Question your industry’s right to exist
Thanks mostly to the web, entire business models are becoming defunct. Yours may be next. I recommend using rigorous scenario planning to help you prepare for the future and work out how to change your business accordingly. No-one at Encyclopaedia Britannica saw the CD-ROM coming (let alone Wikipedia) until it was too late. The web lacks an authoritative content provider. Could this have been Encyclopaedia Britannica? We will never know. It’s difficult to change your business model. Just ask any of the companies above. Internet downloads tore the heart out of HMV and they simply didn’t want to believe it was happening. By the time they had made the decision to morph into a more general consumer electronics store, this industry had also moved on so quickly that this strategy too, was unsustainable.
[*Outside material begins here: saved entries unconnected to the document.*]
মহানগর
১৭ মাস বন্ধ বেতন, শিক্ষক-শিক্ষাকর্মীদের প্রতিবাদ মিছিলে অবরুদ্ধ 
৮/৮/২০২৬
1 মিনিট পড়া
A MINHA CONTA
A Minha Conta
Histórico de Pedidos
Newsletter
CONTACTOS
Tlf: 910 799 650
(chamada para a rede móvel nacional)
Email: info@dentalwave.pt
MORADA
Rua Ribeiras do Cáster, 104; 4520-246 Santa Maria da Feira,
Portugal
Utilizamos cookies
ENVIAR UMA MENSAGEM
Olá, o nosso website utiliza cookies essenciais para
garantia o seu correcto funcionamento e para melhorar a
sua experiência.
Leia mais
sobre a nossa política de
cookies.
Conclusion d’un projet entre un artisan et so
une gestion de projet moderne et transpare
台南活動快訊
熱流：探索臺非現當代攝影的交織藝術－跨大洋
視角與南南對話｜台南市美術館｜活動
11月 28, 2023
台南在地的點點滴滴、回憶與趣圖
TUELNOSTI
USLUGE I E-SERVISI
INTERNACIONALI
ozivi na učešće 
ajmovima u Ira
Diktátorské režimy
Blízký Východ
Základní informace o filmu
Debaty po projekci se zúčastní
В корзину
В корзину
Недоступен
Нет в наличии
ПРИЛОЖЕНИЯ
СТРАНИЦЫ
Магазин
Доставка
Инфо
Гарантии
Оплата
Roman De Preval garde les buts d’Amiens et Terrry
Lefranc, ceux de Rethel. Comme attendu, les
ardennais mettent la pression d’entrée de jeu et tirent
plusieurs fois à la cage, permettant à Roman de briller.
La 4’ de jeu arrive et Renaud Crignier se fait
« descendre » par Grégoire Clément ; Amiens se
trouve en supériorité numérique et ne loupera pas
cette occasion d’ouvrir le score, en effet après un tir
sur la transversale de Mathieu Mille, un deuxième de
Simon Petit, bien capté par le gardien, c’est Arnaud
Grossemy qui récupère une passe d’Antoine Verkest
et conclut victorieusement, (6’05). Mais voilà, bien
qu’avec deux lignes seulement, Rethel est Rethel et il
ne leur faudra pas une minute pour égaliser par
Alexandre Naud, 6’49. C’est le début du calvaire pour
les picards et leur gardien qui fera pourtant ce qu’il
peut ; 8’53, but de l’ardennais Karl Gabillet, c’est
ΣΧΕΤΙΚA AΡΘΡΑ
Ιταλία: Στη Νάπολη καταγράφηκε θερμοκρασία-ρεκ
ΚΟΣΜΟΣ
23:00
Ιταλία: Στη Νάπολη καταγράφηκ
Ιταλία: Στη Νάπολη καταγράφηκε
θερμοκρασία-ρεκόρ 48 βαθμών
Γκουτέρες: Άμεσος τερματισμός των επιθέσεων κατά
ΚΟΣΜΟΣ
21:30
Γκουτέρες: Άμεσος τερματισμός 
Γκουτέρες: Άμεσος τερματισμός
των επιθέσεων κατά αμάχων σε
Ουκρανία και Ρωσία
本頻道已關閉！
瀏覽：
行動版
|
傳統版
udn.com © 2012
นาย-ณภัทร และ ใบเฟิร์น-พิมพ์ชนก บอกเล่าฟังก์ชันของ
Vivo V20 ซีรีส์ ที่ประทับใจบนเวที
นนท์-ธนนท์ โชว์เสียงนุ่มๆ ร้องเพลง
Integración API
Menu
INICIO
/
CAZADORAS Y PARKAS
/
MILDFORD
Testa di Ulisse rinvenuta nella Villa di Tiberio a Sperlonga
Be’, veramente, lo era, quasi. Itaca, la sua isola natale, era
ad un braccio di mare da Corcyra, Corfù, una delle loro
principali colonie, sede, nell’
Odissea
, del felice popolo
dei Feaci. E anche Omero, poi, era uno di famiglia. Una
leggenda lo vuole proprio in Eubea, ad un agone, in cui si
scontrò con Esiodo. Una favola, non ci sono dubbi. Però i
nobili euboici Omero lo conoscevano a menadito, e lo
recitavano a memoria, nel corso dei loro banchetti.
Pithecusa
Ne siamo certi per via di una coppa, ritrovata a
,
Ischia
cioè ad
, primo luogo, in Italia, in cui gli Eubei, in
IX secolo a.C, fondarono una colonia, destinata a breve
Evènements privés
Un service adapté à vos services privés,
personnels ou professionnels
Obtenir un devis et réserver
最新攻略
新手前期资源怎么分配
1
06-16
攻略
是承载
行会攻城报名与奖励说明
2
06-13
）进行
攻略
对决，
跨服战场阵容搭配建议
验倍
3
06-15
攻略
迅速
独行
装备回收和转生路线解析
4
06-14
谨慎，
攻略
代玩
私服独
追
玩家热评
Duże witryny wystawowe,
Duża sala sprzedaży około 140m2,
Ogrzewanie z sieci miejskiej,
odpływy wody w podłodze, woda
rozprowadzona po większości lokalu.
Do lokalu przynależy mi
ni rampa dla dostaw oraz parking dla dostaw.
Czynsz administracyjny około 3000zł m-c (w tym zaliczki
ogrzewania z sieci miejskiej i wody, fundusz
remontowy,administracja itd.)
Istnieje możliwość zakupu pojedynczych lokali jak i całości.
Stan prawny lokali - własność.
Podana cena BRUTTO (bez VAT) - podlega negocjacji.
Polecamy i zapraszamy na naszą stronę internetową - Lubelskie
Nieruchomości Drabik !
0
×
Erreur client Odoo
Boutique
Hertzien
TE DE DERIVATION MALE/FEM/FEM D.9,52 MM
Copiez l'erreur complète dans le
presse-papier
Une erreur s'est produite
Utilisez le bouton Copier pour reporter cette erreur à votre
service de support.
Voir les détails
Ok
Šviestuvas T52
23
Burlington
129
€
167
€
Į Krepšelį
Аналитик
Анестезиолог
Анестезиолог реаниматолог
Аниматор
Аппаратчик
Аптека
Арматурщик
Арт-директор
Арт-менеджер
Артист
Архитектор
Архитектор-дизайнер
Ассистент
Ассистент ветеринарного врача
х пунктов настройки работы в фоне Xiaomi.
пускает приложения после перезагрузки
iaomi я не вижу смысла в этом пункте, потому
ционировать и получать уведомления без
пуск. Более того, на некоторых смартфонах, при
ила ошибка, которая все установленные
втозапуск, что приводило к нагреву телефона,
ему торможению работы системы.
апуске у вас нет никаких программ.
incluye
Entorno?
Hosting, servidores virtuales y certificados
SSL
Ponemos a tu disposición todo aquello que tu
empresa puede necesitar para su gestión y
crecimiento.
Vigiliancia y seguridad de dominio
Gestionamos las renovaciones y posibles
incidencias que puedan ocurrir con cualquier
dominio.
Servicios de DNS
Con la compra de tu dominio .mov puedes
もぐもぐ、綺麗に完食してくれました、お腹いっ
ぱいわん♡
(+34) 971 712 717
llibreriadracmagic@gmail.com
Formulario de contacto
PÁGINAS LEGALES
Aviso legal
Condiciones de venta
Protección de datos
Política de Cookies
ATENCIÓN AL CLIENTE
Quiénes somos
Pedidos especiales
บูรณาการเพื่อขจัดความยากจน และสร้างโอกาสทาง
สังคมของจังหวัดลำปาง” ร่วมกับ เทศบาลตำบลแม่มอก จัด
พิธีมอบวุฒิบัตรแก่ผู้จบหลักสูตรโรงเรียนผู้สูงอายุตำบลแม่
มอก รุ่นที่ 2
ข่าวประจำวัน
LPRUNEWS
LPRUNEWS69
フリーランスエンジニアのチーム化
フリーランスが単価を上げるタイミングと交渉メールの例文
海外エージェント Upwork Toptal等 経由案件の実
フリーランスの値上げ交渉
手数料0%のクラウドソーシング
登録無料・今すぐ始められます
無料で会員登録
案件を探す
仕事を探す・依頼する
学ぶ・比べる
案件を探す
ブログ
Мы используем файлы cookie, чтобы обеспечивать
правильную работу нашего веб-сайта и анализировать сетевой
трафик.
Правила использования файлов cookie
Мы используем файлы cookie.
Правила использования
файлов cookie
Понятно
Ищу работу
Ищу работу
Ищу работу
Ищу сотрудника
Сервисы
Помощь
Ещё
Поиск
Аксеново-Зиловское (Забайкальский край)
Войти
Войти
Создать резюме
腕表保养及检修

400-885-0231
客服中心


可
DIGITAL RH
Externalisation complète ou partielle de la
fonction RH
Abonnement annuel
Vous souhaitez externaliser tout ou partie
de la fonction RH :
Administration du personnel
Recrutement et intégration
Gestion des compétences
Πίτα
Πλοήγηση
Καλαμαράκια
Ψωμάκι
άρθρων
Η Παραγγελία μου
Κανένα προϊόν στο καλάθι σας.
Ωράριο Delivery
One of the best examples of a company that successfully changed its entire business model is Microsoft. The internet caught this all-conquering giant napping in the mid-1990s. An upstart start-up by the name
of Netscape ruled the fledgling internet and the mighty Microsoft failed to foresee the importance of the web. But as soon as Bill Gates and Steve Ballmer realised what was happening, they acted –investing an extortionate amount on revamping their business to be at the centre of the online world. Microsoft remains one of the world’s largest companies today and innovation is at its core. Anyone remember what happened to Netscape?
Innovate or perish? It’s not too hard a choice when you think about it.